Ministers of State in the President’s Office
- In office 10 January 2022 – 11 December 2025
- President: Samia Suluhu
- Preceded by: Ummy Mwalimu

Minister of State in the Prime Minister's Office
- In office 11 December 2015 – 10 January 2022
- Prime Minister: Kassim Majaliwa
- Succeeded by: Joyce Ndalichako Pindi Chana

Deputy Minister of Education and Vocational Training
- In office 20 January 2014 – 5 November 2015
- Preceded by: Philipo Mulugo

Member of Parliament for Peramiho
- In office 1 December 2005 – 11 December 2025
- Preceded by: Simon Mbilinyi

Personal details
- Born: 23 June 1967 Songea Mjini, Songea District, Ruvuma Region, Tanzania
- Died: 11 December 2025 (aged 58) Dodoma, Tanzania
- Party: CCM
- Spouse: Leonard Laurent Mhagama
- Children: Victor, Victoria and Joakim
- Alma mater: Korogwe TTC (DipEd)
- Profession: Teacher

Military service
- Allegiance: United Rep. of Tanzania
- Branch/service: National Service
- Military camp: Mlale
- Duration: Two years

= Jenista Mhagama =

Tanzanian politician (1967–2025)

Jenista Joakim Mhagama (23 June 1967 – 11 December 2025) was a Tanzanian politician who was a Member of Parliament and the Minister of Health. She succeeded Ummy Mwalimu whose tenure in the role lasted 14 years. Mhagama was a politician belonging to the Chama Cha Mapinduzi (CCM) party, and had previously been a Member of Parliament for Peramiho constituency. In December 2015, she was appointed a Minister of State in the Prime Minister's Office responsible for Policy, Parliamentary Affairs, Labour, Employment, Youth and the Disabled in President John Magufuli's administration. In January 2022, she was moved to the President’s Office Good Governance and Public Services.

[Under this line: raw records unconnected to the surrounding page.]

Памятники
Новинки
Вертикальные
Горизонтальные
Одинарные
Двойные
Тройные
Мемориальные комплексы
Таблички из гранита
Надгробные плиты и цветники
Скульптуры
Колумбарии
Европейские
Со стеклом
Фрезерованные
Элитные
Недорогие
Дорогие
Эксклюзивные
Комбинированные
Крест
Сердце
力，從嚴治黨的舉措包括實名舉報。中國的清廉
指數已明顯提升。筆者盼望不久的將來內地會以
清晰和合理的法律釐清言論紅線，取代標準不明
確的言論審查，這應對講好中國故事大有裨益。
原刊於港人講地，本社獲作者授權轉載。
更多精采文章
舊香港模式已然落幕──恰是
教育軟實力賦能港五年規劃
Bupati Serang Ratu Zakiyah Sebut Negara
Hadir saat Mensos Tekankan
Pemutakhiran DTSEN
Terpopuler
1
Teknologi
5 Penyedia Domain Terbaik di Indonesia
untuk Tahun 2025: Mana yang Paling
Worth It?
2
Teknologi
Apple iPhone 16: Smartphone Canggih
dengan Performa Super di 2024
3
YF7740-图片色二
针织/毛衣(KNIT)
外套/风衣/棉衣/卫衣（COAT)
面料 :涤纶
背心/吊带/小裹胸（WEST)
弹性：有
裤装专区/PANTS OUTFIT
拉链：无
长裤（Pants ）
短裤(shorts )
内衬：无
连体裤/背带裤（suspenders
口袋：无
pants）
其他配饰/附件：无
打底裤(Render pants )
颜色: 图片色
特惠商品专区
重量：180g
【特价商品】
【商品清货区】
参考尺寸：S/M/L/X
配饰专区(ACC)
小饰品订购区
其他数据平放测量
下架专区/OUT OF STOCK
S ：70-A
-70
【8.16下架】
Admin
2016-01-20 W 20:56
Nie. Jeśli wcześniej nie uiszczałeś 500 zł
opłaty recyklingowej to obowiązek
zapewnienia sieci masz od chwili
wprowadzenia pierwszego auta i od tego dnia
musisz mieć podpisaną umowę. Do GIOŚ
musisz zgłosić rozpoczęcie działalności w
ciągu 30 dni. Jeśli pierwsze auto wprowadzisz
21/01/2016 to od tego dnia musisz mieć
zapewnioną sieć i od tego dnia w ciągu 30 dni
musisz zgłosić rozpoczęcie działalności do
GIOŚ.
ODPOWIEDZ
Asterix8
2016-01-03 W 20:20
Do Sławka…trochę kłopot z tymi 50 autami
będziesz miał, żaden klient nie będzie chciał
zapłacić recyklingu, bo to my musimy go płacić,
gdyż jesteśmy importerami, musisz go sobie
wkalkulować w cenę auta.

==Early life and education==
Mhagama was born on 23 June 1967. She completed her schooling from Peramiho Girls' Secondary School in 1986. In 1989, she received her Diploma in Education from the Korogwe Teachers Training College. She worked as a teacher for six years between 1991 and 1997.

==Political career==
Mhagama first became involved with CCM in 1987 and served in a variety of roles including in the youth and women wings of the party. She was first appointed to the Parliament from a special seat reserved for women in 2000.

In 2005, she defeated former Finance Minister Simon Mbilinyi in a primary for the right to represent CCM in the upcoming elections for Peramiho constituency in Ruvuma Region. An analysis found that Mhagama was the second most active MP in the 2005-2010 Parliament in terms of contributions to debates and questions to ministers.

Mhagama was the Deputy Minister for Education and Vocational Training in President Jakaya Kikwete's administration between January 2014 and January 2015. Then in a cabinet reshuffle, she was promoted and named Minister of State in the Prime Minister's Office for Policy, coordination and parliamentary affairs.

In the 2015 general elections, Mhagama won her Peramiho seat against CHADEMA candidate Erasmo Mwingira by a vote margin of 32,057 votes to 11,462. In the new President John Magufuli's cabinet, she was appointed a Minister in the Prime Minister’s Office for Labour, Employment, Youth and People with Physical Disabilities. In January 2022, she was moved to the President’s Office Good Governance and Public Services. Mhagama was sworn in as Tanzania's Minister of Health on 15 August 2024 by President Samia Suluhu Hassan.

==Death==
Jenista Mhagama died in Dodoma, Tanzania on 11 December 2025, at the age of 58. After funeral services in Dodoma and Peramiho, her burial was scheduled to be held on 16 December in Ruanda Village in Mbinga District.